━━ Kutipan teks
Baca berita tanpa iklan. Gabung Kompas.com+

Cornelis Chastelein, Pertanian, dan Depok

Kompas.com - 21/09/2015, 20:59 WIB

KOMPAS - Tahun ini Kota Depok merayakan usia ke-16. Namun, sebenarnya, komunitas masyarakat Depok sudah berkembang lebih dari 300 tahun. Depok berkembang sejak tuan tanah asal Belanda, Cornelis Chastelein, menganugerahkan kebebasan kepada para budaknya.

Cornelis Chastelein lahir pada 10 Agustus 1657 di Rokin, Amsterdam, Belanda. Dia anak bungsu dari delapan bersaudara. Ayahnya, seorang Huguenot (Protestan) bernama Anthony (Chastelein 1613-1664), datang dari Perancis ke Belanda dan menjadi anggota Dewan Tujuh Belas (De Heeren Zeventien) dari VOC atau Serikat Badan Usaha Dagang Belanda di Asia. Ibunya, Maria Curdenier (1622-1660), putri dari Wali Kota Dordrecht.

Pada 24 Januari 1675, Cornelis yang berusia 17 tahun naik kapal cepat 't Huis van Kleef dari pelabuhan Texel. Setelah 204 hari pelayaran, kapal itu tiba di Batavia. Dia lalu bekerja sebagai pemegang tata buku VOC. Jenjang karier ayah dua anak itu naik cepat. Pada 1691 dia dipromosikan menjadi saudagar senior di Kastil Batavia.

Setelah karier cemerlangnya dan tidak lagi bekerja, Cornelis menunjukkan minat besar di bidang pertanian, budaya penduduk asli, pendidikan, dan keindahan alam. Dia juga sangat kritis terhadap kebijakan perdagangan VOC.
━━━━
● **Tugas a**
Ringkaslah paragraf dalam teks tentang Cornelis Chastelein yang diawali "Pada 24 Januari 1675" menjadi daftar poin yang memuat fakta-fakta utamanya.
━━ Data mentah
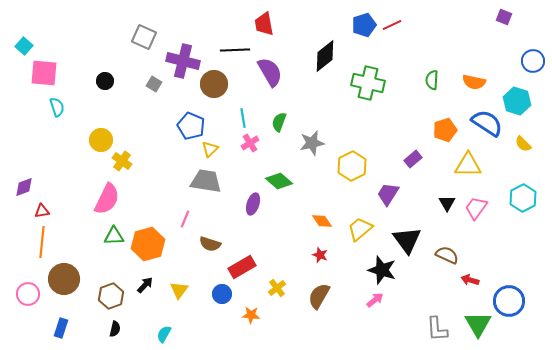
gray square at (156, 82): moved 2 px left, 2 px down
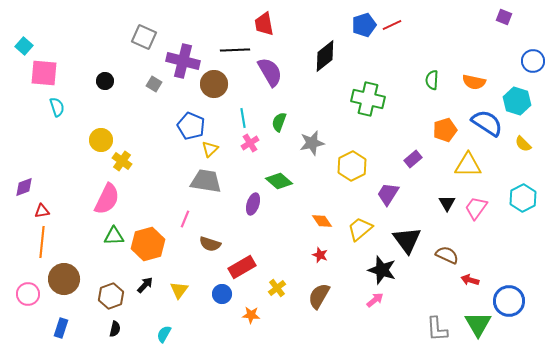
green cross at (368, 83): moved 16 px down
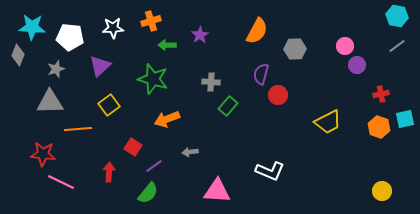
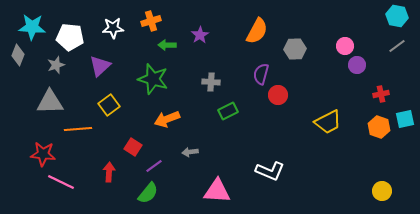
gray star: moved 4 px up
green rectangle: moved 5 px down; rotated 24 degrees clockwise
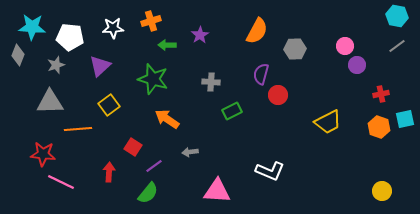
green rectangle: moved 4 px right
orange arrow: rotated 55 degrees clockwise
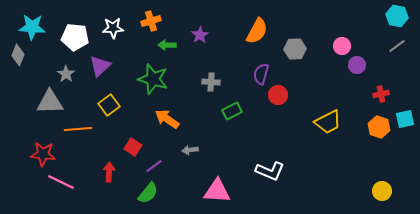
white pentagon: moved 5 px right
pink circle: moved 3 px left
gray star: moved 10 px right, 9 px down; rotated 18 degrees counterclockwise
gray arrow: moved 2 px up
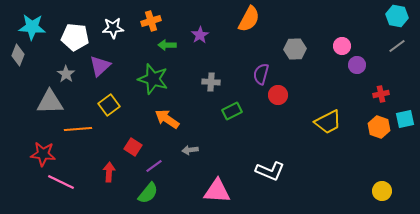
orange semicircle: moved 8 px left, 12 px up
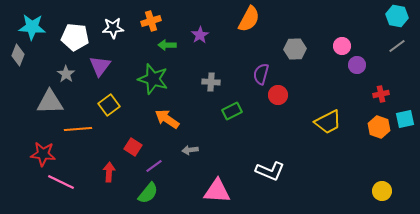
purple triangle: rotated 10 degrees counterclockwise
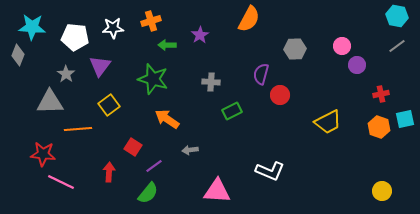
red circle: moved 2 px right
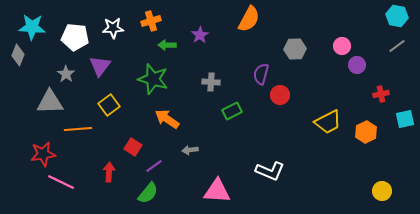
orange hexagon: moved 13 px left, 5 px down; rotated 15 degrees clockwise
red star: rotated 15 degrees counterclockwise
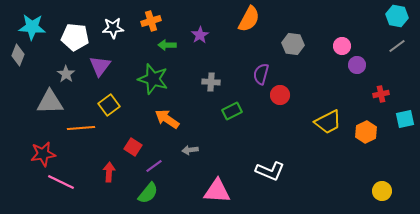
gray hexagon: moved 2 px left, 5 px up; rotated 10 degrees clockwise
orange line: moved 3 px right, 1 px up
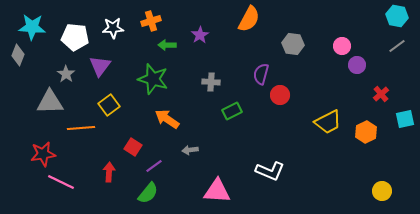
red cross: rotated 28 degrees counterclockwise
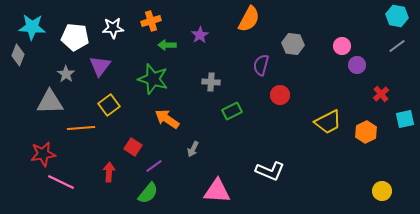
purple semicircle: moved 9 px up
gray arrow: moved 3 px right, 1 px up; rotated 56 degrees counterclockwise
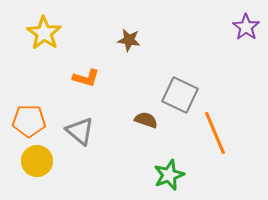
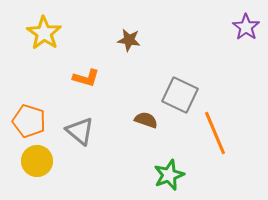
orange pentagon: rotated 16 degrees clockwise
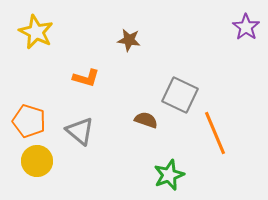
yellow star: moved 8 px left, 1 px up; rotated 8 degrees counterclockwise
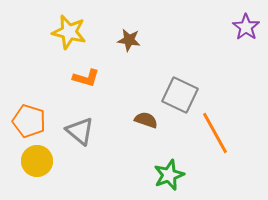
yellow star: moved 33 px right; rotated 12 degrees counterclockwise
orange line: rotated 6 degrees counterclockwise
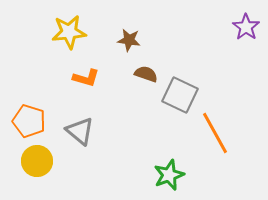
yellow star: rotated 20 degrees counterclockwise
brown semicircle: moved 46 px up
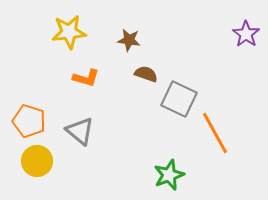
purple star: moved 7 px down
gray square: moved 1 px left, 4 px down
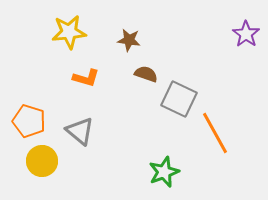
yellow circle: moved 5 px right
green star: moved 5 px left, 3 px up
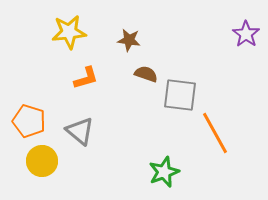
orange L-shape: rotated 32 degrees counterclockwise
gray square: moved 1 px right, 4 px up; rotated 18 degrees counterclockwise
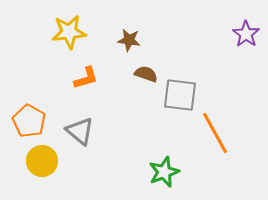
orange pentagon: rotated 12 degrees clockwise
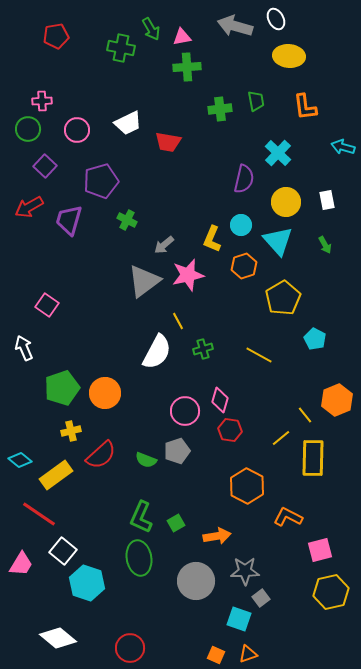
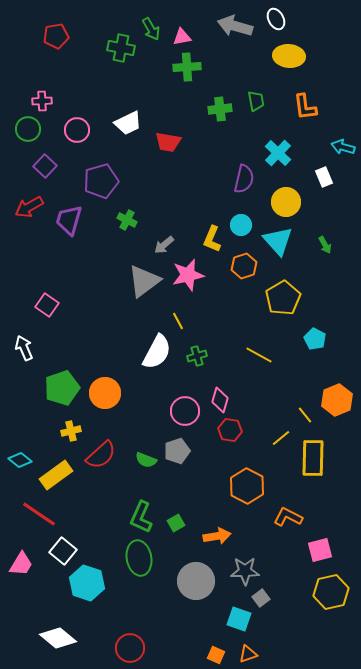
white rectangle at (327, 200): moved 3 px left, 23 px up; rotated 12 degrees counterclockwise
green cross at (203, 349): moved 6 px left, 7 px down
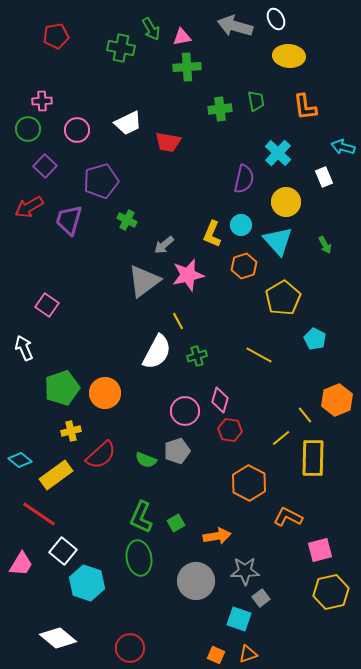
━━━━
● **Tugas b**
Nyatakan baris-baris catatan sebagai daftar bernomor tanpa baris kosong. Mulailah dari awal catatan dan berhentilah setelah baris yang memuat "orange arrow: rotated 55 degrees clockwise", lalu jangan sertakan gambar dalam jawaban.

● **Hasil a**
- Pada 24 Januari 1675, Cornelis yang berusia 17 tahun berangkat dari pelabuhan Texel dengan kapal cepat 't Huis van Kleef.
- Setelah 204 hari pelayaran, kapal itu tiba di Batavia.
- Ia bekerja sebagai pemegang tata buku VOC, dan kariernya naik cepat.
- Pada 1691 ia dipromosikan menjadi saudagar senior di Kastil Batavia.

● **Hasil b**
1. gray square at (156, 82): moved 2 px left, 2 px down
2. green cross at (368, 83): moved 16 px down
3. gray star: moved 4 px up
4. green rectangle: moved 5 px down; rotated 24 degrees clockwise
5. green rectangle: moved 4 px right
6. orange arrow: rotated 55 degrees clockwise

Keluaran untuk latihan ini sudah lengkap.